- [EXERCISE DETAILS]:
Starting with the line that contains "Page size: 1241x1754." and stopping after the line that contains "List each element's", copy the entries below exactly. Include nothing else.

- [RECORD EXCERPTS]:
+++++

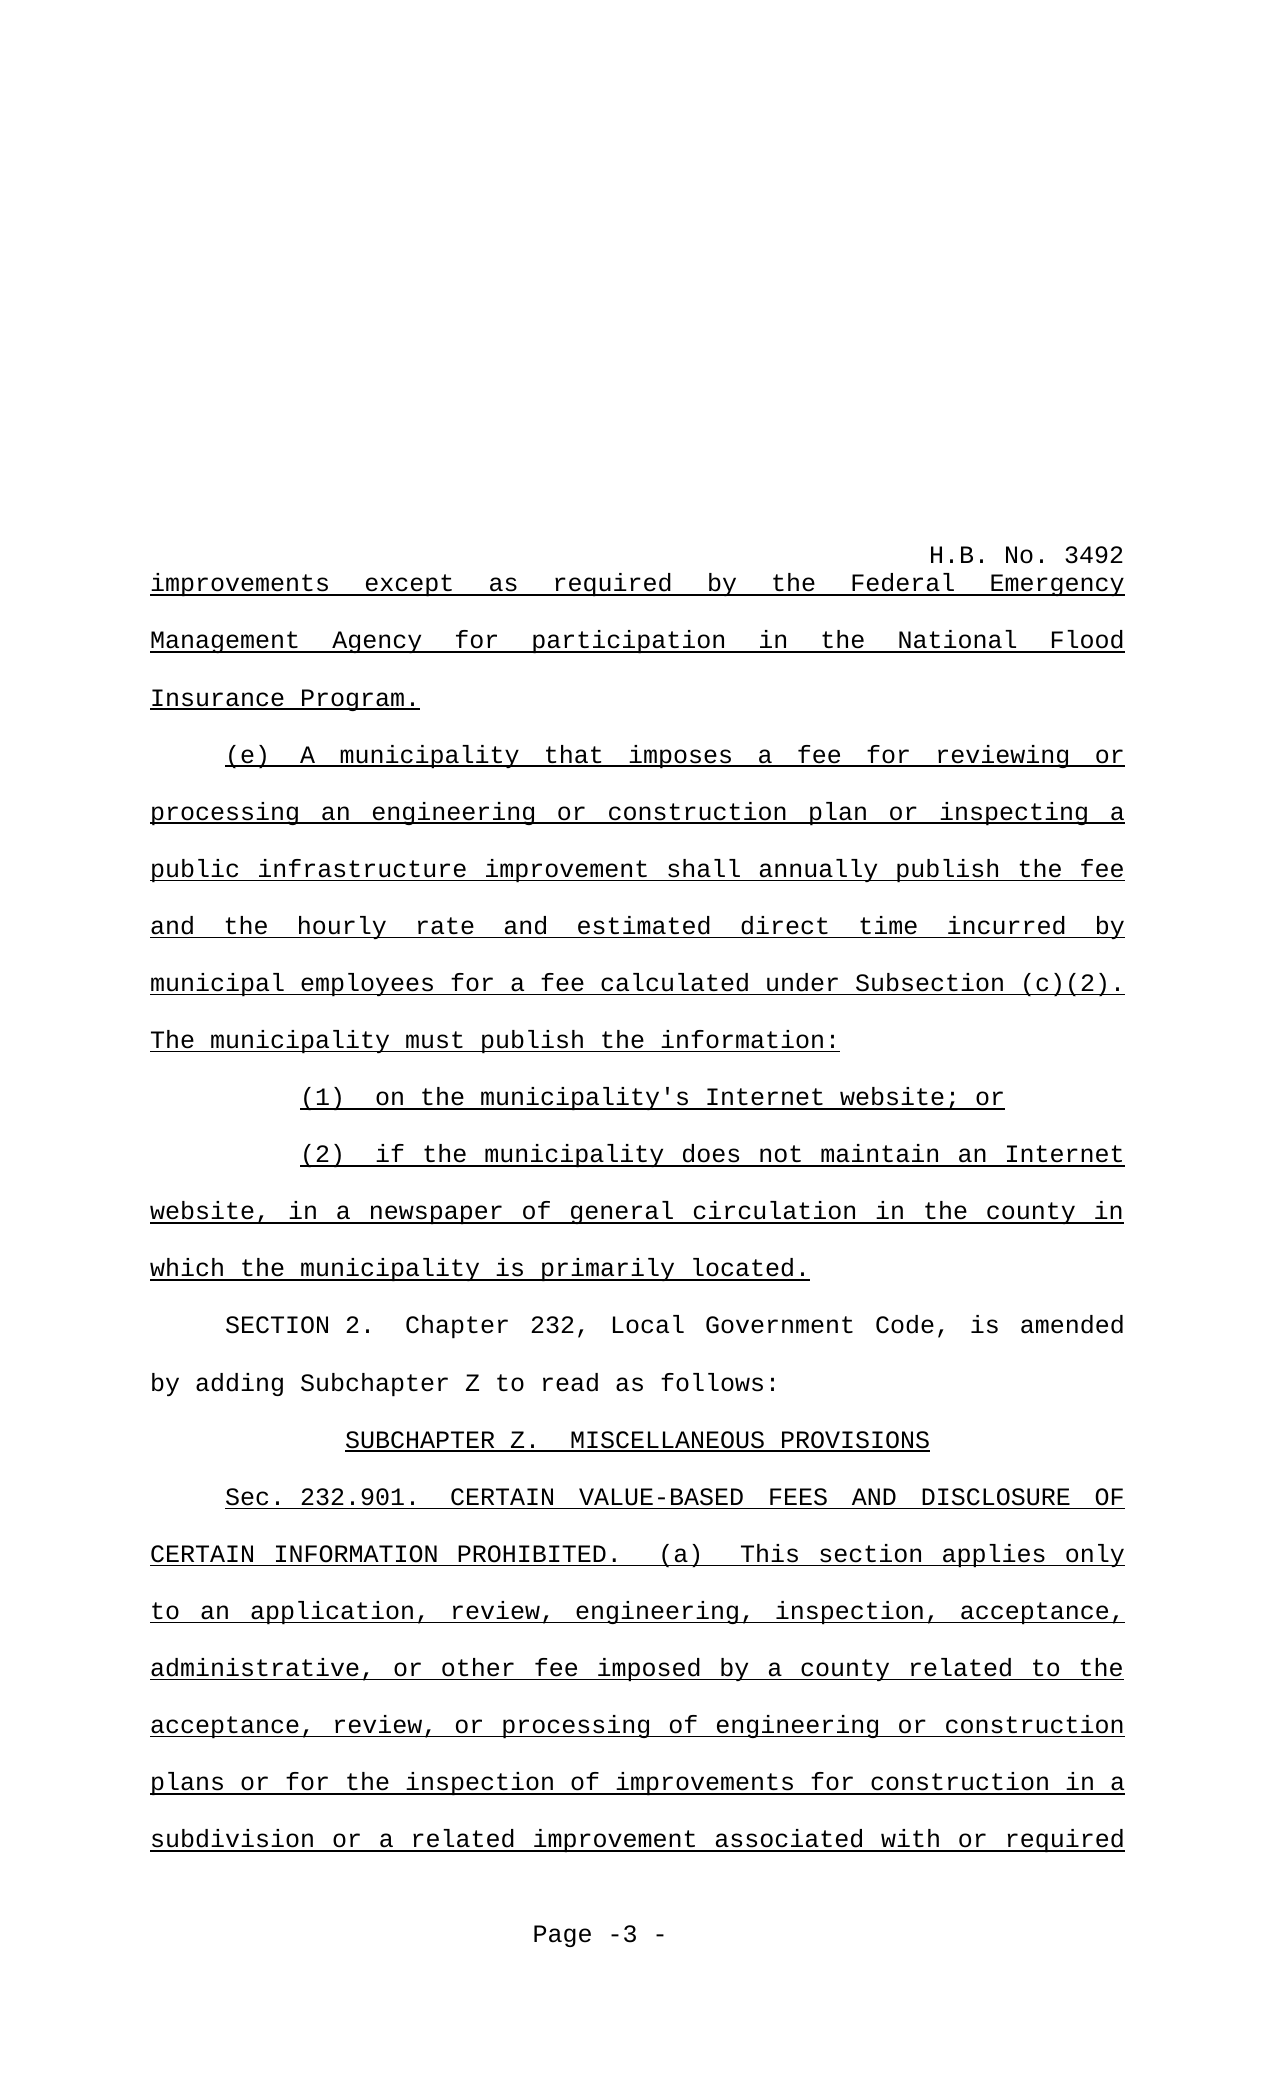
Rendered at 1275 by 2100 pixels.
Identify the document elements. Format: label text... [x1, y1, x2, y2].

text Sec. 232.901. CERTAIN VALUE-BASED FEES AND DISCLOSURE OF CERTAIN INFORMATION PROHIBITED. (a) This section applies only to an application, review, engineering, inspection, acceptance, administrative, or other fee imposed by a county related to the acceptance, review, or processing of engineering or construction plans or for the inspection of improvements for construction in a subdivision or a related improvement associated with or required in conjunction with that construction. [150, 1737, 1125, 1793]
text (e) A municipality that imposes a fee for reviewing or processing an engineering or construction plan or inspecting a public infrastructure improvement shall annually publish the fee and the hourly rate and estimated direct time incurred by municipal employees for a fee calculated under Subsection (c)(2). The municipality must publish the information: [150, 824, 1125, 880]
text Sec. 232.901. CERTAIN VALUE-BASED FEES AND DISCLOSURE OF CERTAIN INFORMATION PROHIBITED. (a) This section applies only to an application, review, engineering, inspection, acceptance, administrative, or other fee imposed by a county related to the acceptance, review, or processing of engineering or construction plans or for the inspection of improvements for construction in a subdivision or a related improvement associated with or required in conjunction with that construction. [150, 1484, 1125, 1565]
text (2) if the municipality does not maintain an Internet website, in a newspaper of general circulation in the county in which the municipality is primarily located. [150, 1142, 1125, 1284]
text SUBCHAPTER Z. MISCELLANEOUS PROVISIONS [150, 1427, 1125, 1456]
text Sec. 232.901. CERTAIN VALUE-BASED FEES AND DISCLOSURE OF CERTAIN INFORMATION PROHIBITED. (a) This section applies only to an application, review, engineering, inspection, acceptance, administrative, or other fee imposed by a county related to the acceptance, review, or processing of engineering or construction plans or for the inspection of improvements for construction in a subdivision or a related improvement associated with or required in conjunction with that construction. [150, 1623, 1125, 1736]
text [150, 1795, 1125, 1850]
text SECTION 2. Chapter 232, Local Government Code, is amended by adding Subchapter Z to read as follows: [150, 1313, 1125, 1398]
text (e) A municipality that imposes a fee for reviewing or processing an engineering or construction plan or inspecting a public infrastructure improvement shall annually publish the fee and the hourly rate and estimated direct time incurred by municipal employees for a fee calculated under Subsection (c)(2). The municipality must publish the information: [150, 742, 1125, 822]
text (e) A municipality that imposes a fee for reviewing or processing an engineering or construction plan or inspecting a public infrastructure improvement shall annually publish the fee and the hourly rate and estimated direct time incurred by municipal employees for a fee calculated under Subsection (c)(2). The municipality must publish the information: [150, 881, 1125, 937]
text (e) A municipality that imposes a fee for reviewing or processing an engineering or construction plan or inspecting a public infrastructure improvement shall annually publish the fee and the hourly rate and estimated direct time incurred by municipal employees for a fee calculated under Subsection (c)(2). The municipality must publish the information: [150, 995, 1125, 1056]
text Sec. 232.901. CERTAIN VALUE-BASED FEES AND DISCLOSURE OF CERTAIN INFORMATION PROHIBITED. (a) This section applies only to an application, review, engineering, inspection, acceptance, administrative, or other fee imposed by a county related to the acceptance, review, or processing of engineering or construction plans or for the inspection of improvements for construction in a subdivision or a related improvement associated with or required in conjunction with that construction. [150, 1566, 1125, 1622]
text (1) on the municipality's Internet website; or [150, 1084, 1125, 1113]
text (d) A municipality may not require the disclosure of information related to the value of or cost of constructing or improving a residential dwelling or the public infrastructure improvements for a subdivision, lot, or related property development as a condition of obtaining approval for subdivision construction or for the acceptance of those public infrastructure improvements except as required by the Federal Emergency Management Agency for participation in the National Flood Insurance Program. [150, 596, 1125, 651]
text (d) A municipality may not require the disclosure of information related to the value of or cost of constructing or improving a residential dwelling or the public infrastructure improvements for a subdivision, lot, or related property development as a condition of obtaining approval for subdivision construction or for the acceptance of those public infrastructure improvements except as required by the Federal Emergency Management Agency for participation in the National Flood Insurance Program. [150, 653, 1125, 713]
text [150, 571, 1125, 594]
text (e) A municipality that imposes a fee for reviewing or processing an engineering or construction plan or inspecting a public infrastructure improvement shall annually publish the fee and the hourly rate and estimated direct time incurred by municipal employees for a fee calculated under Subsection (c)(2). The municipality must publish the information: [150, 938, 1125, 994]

+++++

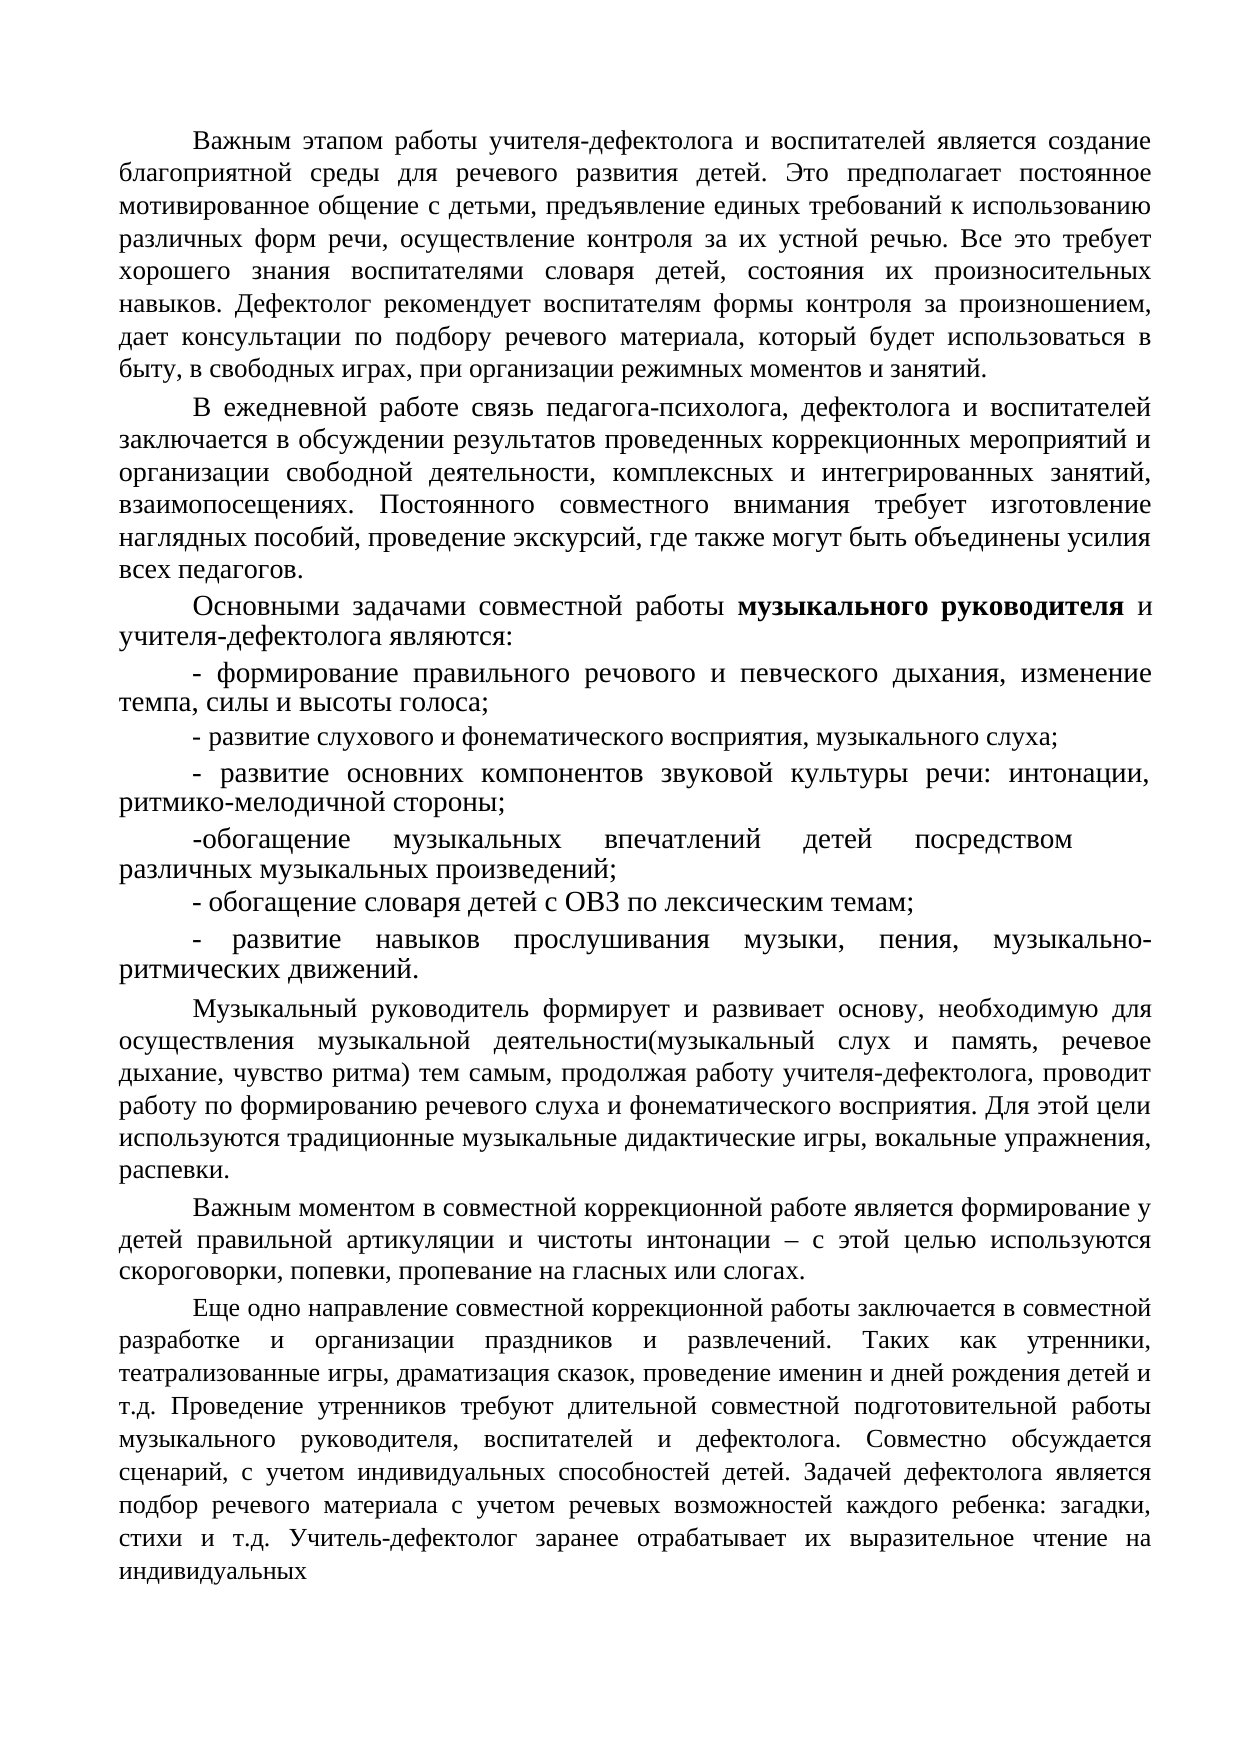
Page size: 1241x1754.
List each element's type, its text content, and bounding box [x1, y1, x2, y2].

+++++

- [SOLUTION TO THIS PROBLEM]:
Page size: 1241x1754.
List each element's type, its text content, and bounding box [x1, y1, x2, y2].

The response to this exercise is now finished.